How can I possibly name all the ones I’ve loved? Or the ones that imprinted on my life? I see those Ladykillers who came before me only picked three or so. A good idea or madness might follow.
Haven’t we all read thousands of books?
How does one judge? Or pick? Does it mean books that I come back to over and over? I don’t really do that, but I do it with favorite films.
The favorite books I glance at once in a while with fondness and there are those I no longer own. I must feel that if I went back to these choices, they will no longer affect me the way they once did.
Some books affected me because they arrived at a certain age. And I responded to them because I was that age. Perhaps if they came at a different time, they might have left me cold. My prerequisites for these books would have these characteristics. I couldn’t bear it when they ended and wished they had gone on and on.
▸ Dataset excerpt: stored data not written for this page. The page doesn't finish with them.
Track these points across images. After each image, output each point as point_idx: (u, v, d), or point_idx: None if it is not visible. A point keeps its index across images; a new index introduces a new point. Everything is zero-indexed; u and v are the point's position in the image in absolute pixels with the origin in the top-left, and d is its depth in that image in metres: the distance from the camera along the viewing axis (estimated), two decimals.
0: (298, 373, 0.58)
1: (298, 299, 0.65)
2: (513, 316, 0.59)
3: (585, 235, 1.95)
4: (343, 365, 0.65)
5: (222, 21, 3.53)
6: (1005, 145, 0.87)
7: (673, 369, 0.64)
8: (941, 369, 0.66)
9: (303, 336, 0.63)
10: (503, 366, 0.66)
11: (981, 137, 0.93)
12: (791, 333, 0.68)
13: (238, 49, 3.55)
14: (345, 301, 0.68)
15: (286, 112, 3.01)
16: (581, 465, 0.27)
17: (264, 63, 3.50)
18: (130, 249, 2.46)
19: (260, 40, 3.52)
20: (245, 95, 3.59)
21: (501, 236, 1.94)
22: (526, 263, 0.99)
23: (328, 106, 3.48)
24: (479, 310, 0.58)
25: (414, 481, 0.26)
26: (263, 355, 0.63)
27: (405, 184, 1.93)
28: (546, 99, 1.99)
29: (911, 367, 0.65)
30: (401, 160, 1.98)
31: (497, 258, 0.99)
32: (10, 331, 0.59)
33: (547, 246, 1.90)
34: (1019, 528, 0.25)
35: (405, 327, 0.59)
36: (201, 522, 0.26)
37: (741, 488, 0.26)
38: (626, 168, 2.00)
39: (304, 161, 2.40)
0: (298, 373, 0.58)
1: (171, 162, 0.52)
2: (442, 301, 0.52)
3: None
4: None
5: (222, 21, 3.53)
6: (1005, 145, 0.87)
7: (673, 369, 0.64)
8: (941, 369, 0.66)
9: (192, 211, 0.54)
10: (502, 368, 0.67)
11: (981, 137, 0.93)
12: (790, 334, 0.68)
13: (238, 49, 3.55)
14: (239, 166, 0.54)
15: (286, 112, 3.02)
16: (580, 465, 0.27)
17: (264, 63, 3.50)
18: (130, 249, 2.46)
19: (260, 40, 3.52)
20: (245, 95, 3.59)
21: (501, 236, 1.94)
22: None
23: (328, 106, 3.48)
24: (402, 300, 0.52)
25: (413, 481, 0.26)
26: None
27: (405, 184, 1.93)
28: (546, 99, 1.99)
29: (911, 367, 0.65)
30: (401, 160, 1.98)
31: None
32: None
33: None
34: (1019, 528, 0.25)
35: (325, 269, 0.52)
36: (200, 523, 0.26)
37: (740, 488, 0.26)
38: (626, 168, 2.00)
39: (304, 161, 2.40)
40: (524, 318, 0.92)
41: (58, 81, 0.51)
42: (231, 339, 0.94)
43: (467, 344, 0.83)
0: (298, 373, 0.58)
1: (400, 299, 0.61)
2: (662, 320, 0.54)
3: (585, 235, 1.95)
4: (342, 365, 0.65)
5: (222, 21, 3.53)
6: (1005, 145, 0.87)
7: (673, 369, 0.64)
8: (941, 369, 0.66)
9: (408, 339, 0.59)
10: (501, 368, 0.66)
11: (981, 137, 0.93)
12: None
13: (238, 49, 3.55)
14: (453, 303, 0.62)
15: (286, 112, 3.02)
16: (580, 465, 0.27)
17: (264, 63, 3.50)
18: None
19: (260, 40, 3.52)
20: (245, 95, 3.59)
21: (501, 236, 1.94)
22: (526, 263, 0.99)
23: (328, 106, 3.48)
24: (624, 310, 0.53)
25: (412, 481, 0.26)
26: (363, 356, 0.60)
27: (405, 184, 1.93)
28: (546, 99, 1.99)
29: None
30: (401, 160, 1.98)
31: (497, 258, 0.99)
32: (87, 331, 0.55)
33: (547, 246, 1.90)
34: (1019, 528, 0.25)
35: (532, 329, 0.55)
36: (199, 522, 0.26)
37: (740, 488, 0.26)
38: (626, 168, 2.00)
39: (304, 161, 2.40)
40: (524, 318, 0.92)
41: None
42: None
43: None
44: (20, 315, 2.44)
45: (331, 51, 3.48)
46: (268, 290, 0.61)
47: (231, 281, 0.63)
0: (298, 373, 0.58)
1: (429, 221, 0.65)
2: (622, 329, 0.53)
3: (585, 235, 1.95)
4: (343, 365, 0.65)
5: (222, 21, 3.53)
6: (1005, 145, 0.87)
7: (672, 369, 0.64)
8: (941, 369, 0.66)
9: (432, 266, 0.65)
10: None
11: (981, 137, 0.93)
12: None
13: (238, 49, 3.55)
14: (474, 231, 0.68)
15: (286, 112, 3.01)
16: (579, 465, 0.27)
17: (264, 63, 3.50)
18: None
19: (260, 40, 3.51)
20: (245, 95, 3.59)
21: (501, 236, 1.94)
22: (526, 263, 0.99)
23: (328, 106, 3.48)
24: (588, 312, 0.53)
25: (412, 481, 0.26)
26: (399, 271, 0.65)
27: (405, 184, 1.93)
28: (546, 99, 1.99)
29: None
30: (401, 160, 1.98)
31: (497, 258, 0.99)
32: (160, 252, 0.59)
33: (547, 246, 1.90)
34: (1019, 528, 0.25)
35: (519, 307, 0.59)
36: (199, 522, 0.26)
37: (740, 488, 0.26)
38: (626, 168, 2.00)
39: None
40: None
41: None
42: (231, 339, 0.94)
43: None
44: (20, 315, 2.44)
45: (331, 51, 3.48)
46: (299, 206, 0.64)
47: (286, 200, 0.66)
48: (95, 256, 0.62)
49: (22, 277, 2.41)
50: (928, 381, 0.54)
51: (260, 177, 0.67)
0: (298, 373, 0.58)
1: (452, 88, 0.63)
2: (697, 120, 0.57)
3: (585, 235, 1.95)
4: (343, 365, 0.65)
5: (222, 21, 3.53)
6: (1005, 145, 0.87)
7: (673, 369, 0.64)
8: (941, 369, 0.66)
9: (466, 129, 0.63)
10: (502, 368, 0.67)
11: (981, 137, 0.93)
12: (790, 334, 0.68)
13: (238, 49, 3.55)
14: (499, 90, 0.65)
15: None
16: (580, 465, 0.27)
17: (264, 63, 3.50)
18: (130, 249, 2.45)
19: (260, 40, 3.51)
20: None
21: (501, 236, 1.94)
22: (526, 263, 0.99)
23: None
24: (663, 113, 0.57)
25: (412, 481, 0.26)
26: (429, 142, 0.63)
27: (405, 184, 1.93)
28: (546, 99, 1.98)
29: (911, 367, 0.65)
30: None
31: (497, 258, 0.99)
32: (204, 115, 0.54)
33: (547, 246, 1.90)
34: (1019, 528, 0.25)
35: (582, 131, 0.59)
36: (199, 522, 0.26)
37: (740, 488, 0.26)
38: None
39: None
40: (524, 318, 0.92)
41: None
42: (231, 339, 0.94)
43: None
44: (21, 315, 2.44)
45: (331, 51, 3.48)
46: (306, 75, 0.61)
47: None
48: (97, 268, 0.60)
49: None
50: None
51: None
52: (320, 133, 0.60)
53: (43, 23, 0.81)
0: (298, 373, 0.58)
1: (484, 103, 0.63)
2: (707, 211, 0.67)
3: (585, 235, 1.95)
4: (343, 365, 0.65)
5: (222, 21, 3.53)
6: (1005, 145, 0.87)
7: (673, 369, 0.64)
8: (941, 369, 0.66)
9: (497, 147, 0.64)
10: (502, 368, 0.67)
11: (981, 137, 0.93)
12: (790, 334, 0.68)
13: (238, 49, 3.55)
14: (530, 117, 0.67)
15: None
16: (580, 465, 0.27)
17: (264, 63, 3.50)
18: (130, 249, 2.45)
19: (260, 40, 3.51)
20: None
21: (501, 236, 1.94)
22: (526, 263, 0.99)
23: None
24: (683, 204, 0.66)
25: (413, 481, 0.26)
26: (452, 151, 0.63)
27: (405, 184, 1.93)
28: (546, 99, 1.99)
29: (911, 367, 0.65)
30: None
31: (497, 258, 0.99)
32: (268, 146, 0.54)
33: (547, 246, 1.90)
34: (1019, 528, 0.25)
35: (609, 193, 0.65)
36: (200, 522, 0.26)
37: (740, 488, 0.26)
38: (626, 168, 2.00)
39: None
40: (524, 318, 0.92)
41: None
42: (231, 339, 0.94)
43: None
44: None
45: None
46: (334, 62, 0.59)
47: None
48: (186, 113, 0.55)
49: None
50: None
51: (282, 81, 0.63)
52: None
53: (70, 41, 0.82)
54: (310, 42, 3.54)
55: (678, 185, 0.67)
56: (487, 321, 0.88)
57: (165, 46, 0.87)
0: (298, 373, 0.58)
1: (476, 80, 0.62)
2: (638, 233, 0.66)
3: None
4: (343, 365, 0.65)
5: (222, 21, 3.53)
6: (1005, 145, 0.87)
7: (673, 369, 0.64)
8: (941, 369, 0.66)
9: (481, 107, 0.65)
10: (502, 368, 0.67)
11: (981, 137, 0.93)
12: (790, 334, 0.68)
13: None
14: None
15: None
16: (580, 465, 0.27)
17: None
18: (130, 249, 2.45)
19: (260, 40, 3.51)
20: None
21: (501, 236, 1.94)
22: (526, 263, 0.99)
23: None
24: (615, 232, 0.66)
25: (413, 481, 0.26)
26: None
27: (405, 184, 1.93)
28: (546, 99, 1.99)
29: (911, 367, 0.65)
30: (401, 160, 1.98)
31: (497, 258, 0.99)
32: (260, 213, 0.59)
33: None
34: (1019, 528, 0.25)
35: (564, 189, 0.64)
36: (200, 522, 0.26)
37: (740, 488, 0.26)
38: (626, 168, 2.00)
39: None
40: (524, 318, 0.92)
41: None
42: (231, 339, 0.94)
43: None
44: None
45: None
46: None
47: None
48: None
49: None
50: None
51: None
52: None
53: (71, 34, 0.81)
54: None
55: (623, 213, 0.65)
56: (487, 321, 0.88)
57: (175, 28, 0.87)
When Marjorie Morningstar, written by Herman Wouk came out I devoured that book. It spoke to me. It could have my story. Or I wished it had been. I went to the mountains in the summers as did Marjorie. I met that world of people. I no longer remember the plot points, but I do remember the emotion.
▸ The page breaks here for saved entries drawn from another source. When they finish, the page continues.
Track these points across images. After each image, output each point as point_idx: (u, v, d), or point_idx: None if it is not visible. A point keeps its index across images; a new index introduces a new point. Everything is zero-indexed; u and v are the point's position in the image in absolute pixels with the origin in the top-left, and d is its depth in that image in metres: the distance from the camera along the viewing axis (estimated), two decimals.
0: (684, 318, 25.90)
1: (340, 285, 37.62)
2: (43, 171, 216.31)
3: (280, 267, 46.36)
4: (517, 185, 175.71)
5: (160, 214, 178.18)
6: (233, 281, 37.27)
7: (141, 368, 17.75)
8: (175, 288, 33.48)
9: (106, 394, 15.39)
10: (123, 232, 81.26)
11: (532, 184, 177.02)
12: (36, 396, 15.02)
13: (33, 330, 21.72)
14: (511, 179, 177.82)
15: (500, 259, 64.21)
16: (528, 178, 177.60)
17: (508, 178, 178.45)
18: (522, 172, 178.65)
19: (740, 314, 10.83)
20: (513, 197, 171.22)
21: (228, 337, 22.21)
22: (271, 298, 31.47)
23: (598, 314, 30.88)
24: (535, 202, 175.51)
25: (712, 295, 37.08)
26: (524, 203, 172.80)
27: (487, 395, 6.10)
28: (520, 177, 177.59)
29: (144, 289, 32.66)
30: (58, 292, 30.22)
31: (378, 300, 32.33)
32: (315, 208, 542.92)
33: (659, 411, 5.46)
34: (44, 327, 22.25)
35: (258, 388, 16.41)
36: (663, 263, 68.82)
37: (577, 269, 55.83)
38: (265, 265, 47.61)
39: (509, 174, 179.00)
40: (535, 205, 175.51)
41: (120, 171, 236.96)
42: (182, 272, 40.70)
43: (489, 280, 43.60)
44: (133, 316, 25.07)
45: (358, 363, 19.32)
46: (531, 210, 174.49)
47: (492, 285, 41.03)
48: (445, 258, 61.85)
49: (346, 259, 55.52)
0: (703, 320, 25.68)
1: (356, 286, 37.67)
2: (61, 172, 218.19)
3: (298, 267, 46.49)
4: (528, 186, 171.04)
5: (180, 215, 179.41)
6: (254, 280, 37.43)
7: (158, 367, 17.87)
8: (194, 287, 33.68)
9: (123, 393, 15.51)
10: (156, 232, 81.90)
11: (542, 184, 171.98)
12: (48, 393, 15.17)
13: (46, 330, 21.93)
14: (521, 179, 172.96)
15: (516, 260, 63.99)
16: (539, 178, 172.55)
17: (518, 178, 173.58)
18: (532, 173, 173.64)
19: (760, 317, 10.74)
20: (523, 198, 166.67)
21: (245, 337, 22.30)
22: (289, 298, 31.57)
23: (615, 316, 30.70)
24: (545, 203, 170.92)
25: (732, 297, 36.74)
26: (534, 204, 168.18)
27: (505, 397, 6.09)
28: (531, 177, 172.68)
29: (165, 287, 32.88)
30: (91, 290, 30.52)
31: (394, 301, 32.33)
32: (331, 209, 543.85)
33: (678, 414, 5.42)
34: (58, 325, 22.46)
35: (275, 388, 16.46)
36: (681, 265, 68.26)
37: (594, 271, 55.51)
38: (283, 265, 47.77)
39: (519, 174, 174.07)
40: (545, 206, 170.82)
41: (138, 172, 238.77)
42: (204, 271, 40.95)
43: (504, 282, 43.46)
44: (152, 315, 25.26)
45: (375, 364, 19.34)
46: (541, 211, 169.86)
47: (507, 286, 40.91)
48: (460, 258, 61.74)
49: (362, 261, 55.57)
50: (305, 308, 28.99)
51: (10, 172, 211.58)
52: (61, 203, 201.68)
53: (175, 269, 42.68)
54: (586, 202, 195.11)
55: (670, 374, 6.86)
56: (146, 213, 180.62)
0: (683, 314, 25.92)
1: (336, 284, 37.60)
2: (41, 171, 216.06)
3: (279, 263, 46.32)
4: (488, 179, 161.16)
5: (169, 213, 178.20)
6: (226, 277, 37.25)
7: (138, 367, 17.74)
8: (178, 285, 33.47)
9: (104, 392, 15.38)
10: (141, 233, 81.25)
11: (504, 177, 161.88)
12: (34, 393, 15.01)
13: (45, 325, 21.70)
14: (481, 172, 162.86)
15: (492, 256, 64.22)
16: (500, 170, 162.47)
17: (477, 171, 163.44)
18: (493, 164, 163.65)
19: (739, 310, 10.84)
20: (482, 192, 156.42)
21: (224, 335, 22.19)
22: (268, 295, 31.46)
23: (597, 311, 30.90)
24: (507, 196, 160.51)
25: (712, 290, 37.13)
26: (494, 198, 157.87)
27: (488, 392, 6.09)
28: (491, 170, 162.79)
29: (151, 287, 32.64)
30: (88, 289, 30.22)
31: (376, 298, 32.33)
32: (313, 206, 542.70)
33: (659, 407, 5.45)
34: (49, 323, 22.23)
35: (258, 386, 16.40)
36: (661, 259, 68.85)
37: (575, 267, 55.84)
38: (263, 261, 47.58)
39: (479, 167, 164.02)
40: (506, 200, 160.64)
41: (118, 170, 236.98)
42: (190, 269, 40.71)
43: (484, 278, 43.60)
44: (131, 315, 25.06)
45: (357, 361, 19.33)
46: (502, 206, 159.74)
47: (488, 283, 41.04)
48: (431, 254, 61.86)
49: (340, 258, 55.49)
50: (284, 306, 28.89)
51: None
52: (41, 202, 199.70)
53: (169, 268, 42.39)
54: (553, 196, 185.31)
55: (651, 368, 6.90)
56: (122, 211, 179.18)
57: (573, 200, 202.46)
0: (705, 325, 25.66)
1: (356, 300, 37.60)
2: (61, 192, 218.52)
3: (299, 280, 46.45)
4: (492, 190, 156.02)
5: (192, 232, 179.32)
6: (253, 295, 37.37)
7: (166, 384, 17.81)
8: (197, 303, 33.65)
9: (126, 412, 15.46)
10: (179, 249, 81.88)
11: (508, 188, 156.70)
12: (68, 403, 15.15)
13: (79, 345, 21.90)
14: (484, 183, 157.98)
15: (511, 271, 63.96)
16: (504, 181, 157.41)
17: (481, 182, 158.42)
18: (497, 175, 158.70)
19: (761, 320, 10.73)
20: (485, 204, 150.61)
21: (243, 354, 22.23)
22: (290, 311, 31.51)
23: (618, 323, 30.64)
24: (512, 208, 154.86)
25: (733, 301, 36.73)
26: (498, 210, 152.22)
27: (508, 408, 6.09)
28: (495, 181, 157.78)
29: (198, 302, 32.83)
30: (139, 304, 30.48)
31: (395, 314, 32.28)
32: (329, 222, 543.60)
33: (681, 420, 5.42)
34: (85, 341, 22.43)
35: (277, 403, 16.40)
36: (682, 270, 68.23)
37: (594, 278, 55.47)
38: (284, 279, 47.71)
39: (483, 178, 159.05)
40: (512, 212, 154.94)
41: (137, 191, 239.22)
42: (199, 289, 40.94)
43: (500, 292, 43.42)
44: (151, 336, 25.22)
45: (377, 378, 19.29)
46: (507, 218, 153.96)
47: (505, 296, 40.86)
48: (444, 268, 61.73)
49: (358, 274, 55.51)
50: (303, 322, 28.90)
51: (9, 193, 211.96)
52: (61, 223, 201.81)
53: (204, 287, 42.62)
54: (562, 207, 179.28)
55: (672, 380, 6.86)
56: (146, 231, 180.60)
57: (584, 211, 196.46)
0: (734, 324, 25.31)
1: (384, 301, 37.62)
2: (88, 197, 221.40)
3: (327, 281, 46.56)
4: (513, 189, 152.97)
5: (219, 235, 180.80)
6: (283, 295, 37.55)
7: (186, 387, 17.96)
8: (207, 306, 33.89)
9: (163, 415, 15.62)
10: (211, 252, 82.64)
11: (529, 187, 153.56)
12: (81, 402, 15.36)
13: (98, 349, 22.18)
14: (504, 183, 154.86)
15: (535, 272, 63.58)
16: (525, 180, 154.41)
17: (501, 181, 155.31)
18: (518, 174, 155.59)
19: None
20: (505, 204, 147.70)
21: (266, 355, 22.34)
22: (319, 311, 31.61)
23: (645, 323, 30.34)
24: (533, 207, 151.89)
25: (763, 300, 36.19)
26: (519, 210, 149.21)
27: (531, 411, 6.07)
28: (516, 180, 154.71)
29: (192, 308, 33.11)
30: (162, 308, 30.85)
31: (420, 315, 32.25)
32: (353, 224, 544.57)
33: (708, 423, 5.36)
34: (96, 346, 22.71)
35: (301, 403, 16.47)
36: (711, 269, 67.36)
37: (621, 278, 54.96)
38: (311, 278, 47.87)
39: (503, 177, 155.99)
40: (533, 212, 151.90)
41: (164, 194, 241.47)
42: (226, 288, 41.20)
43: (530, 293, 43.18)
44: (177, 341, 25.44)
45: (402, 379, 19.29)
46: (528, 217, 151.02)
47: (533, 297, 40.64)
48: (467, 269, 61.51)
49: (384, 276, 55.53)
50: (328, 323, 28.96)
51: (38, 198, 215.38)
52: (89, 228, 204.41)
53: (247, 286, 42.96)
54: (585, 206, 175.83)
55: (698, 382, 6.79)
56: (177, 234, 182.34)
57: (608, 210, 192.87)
Little Women. by Louisa May Alcott And I assume that book was beloved of many women. Again identification. I was Jo. Of course I was Jo.
Somewhere along the line, in my teens I found a series of books from way back in the 1930s. It was the Ruth Fielding series for girls. Author Alice B. Emerson. She had adventures and always saved somebody. And a number of them were mysteries as well. I think there were about twenty of them. One of them perhaps planted the seed of what my career would someday become. Ruth Fielding in Moving Pictures!
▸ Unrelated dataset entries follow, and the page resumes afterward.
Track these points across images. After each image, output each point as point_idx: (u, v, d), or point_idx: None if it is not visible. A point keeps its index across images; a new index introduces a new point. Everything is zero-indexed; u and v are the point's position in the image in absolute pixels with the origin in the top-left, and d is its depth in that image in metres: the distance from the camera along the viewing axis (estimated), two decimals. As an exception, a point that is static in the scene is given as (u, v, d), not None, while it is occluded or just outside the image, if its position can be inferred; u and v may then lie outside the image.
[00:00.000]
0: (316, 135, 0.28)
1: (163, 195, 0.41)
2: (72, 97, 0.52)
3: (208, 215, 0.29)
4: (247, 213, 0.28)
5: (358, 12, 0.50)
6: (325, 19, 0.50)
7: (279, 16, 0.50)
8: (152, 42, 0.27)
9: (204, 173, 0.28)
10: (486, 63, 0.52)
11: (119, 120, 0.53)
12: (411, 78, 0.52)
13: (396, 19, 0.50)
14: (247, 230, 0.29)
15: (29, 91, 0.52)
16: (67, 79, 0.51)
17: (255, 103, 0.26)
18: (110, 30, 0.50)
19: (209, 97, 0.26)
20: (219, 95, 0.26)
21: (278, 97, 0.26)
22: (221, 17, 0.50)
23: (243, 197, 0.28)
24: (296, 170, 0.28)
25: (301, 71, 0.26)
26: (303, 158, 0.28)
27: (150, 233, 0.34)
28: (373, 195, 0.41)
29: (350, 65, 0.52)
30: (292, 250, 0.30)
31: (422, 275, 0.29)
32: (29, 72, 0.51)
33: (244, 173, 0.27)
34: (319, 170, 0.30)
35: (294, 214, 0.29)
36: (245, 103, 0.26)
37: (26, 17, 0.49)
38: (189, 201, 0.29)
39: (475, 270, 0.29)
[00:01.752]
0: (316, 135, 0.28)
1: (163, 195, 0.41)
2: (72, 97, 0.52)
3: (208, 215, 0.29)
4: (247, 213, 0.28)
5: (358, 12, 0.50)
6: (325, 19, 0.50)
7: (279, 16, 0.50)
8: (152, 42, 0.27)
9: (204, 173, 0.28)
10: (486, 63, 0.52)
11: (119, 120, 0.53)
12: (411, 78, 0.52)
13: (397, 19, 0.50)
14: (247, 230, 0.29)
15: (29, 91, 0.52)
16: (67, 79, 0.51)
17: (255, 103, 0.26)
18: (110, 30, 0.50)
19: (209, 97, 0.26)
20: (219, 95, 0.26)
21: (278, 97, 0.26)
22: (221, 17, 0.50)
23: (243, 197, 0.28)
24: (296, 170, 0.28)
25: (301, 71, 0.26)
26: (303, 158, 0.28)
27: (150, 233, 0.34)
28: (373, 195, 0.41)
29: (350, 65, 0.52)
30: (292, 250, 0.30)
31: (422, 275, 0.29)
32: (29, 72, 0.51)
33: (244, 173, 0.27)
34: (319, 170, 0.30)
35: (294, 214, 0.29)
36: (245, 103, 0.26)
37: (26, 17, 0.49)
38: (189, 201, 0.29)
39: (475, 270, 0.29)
John Steinbeck’s East of Eden was another important book for me. I don’t know why. It just was.
In order that I won’t ramble on forever, I’ll just add this: At some point I discovered English women writers. Started with Jane Austen, the Bronte sisters and others in that period. Which kept on growing with the mystery writers, starting with Margery Allingham and Dorothy L Sayers and naturally the queen, Agatha Christie, P. D. James and Ruth Rendell and I still read and enjoy all the Brits.
Looking forward to everyone else’s choices.















I LOVED Ruth Fielding - glad you reminded me.
I think we all wanted to be girl sleuths...
Posted by: penny warner | July 07, 2012 at 09:36 AM
Never heard of Ruth Fielding, alas, but I do remember that strong sense of loss when I reached the end of Little Women and a few other books I read in my pre-teen years. Just as you say, I found it almost unbearable that they were over - such strong emotion! How many books today affect me that way? Good post - reviving old memories....
Posted by: Susan Shea | July 07, 2012 at 09:46 AM
hey Penny and Susan. I knew we had lots in common...
Posted by: rita lakin | July 07, 2012 at 10:14 AM
I agree: too many books to list. I loved Woulk too, by the way, and "East of Eden". Read all the Brontes, although I found Anne's two books more compelling except for "Jane Eyre" which I still love. In my teens, I went through a gloomy period and the post WW II Europeans pulled me in. Hurrah for all the hours of reading!
Posted by: Priscilla | July 07, 2012 at 02:24 PM
Little Women and Jo. Definitely Jo. :-) I wonder if any girls ever identified with any of the other sisters? I hated it when Jo got married, though.
Posted by: Ann | July 07, 2012 at 10:16 PM
I first read Marjorie Morningstar when I was about 14, around the same time I first read Gone with the Wind. While I read constantly as a kid -- including Austen, the Brontes, Steinbeck and, much earlier, Alcott -- those two books pretty much defined my teenage years.